━━━━━ Document passage ━━━━━

Weak rally finishes a sharply lower week.

Slightly improving manufacturing numbers offset weaker consumer confidence, and stocks moved higher Friday after three sessions of increasing distribution (institutional selling of shares). It was not a powerful session by any stretch; the Dow was up over 100 points but then gave most back as sellers took advantage of the earlier move higher. The S&P 500 showed similar action.

Friday's move appears to us as mere relief after the earlier pounding. Some investors were trying to sneak in and perhaps beat the crowd on a rally this week when the market gets back to business after a summer vacation. With vacations such as that, work should seem like a pleasure. Seriously, this week will most likely mark more volume as all fund managers will be back to work, trying to make their funds look the best they can before the end of the third quarter. That will mean some tax loss selling as well in September, one of the reasons the month is so hard on stocks. So Friday was a respite, but it was just a day of rest before the real work begins.

What is coming this week?

Even though Friday finished positive, it had bearish tendencies. Most notably the intraday action saw stocks much higher early in the session only to give back the lion's share of the gains. At least the indexes were able to close positive. Volume was also lighter on the gains after heavier selling volume all week. That is typical bearish action, but even for a pre-holiday Friday in the summer, volume was surprisingly heavy. Still, the selling volume was stronger, and Friday's buyers may be in for disappointment.

Economy's direction still up in the air as consumers start to bow out.

There is still no consensus on how the economy is doing. Most economists seem to be assuming that the economy will recover on the basis of the Fed rate cuts. The problem, as with everything, is timing. Consumers have held the economy up as best they could for the past year, but the consumer is wearing thin under hundreds of thousands of layoffs and a rising weekly continuing unemployment claims number that shows they are not finding jobs contrary to what some economists have been saying. Even with the one-time tax 'rebate' that was supposed to help so much, it appears that more are saving now than they were. After years of a negative savings rate, the fact that consumer saving jumped 2.5% last month as the economy flirts with a textbook definition of recession drives home the point that the consumer is pulling back.

When consumers as a group alter their consumption patterns from what has been the norm, there is change underway. When consumers start saving in a slow economy, that is a sign the recession will be harder to beat. This is particularly true in this instance because consumers were active for so long but thus far have not pulled the rest of the economy out of its doldrums. A suddenly reticent consumer will not continue the hoped for trickle down effect from the demand side. Perhaps the improved manufacturing numbers shown in the Chicago PMI will start to help just as the consumer starts to stall. One other consideration: unlike past recessions, there is no pent up consumer demand at this point because the consumer has been spending up to this point. The consumer has to run the course of buying, pulling back, and then buying again with gusto. Right now we are at the end of phase one, and that means the business side has to get going to avoid further recession. As noted, there are some encouraging signs, but they are not showing expansion; in other words, the recession continues for now.

Economic calendar full and company road shows abound.

━━━━━ Material shown ━━━━━

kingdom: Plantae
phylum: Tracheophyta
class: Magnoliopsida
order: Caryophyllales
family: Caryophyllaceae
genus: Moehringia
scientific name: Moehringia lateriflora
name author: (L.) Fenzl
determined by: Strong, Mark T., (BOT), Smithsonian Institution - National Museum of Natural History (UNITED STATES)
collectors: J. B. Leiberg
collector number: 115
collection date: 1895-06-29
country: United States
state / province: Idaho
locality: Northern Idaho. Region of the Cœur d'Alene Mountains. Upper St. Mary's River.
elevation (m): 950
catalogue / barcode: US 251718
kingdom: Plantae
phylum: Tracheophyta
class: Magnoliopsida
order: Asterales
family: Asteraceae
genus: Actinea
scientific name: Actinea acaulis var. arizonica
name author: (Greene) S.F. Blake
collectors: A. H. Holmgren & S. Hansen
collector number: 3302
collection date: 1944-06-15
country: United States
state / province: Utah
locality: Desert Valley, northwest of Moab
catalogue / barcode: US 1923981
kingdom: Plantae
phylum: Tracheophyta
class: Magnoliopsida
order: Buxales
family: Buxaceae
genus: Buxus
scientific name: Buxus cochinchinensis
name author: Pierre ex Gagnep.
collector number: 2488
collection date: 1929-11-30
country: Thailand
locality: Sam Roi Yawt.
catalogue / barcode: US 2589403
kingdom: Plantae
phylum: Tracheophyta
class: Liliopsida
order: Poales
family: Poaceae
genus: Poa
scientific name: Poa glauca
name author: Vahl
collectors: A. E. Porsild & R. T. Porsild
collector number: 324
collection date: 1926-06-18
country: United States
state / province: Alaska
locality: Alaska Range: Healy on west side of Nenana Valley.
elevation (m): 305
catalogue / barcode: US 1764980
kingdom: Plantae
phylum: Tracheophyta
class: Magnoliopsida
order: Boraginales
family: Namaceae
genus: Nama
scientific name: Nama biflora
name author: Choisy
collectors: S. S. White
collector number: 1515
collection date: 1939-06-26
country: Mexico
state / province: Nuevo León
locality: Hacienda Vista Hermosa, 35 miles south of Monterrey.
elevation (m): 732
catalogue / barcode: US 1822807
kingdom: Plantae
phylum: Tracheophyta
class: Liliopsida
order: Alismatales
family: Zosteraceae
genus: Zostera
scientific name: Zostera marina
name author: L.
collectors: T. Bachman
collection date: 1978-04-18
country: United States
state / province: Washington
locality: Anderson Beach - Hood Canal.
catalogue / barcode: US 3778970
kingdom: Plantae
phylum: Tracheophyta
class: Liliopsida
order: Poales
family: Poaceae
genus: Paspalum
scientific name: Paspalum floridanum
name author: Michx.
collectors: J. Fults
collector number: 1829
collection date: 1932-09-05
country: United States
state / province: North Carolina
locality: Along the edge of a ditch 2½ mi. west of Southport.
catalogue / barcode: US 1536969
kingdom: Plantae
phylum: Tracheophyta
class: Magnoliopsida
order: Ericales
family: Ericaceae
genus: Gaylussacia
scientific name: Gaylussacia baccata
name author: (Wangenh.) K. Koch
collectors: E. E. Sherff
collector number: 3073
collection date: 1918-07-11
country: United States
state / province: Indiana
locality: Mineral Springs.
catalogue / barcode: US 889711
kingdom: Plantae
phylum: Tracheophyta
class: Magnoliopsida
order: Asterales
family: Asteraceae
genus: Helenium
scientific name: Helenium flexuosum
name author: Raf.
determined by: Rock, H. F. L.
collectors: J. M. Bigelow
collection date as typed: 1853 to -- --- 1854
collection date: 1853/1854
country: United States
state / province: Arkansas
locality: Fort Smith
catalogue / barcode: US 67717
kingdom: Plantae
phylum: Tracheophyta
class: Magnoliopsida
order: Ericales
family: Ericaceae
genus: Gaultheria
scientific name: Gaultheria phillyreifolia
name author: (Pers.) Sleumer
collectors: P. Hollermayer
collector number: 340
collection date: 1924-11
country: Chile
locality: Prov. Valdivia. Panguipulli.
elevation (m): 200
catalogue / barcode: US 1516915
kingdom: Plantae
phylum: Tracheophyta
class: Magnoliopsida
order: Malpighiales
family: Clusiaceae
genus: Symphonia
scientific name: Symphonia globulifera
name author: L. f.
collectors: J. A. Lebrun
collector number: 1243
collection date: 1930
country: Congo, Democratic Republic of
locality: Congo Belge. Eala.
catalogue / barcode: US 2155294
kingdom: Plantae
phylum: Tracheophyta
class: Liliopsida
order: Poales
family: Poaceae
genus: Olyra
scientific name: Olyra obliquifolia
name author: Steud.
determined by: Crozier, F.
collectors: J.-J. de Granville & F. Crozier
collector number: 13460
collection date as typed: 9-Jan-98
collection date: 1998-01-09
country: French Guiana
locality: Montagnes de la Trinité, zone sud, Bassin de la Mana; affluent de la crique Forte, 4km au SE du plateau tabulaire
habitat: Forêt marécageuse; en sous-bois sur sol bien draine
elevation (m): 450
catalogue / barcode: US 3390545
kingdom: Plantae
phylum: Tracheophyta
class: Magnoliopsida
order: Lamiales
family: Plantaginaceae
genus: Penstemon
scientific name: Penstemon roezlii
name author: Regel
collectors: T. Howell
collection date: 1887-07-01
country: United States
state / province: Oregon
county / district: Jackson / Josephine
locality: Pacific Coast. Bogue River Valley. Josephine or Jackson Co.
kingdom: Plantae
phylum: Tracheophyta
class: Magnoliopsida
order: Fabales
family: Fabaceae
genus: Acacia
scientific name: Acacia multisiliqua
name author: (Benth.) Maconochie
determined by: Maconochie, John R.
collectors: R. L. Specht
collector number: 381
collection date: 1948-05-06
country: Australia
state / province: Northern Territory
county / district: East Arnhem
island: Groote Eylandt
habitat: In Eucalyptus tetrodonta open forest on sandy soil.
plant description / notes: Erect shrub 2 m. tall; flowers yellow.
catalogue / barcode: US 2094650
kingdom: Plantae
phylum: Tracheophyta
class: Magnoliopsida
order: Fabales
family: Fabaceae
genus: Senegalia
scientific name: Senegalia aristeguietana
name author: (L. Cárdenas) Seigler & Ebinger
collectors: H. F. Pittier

━━━━━

## [Written exercise A]
In the market commentary, by how much did consumer saving jump last month?
## [Written exercise B]
Put this sentence from the market commentary into Spanish: "There is still no consensus on how the economy is doing."
None of these lines matter here.

## [Task solution A]
Consumer saving jumped 2.5% last month.

## [Task solution B]
Todavía no hay consenso sobre cómo le va a la economía.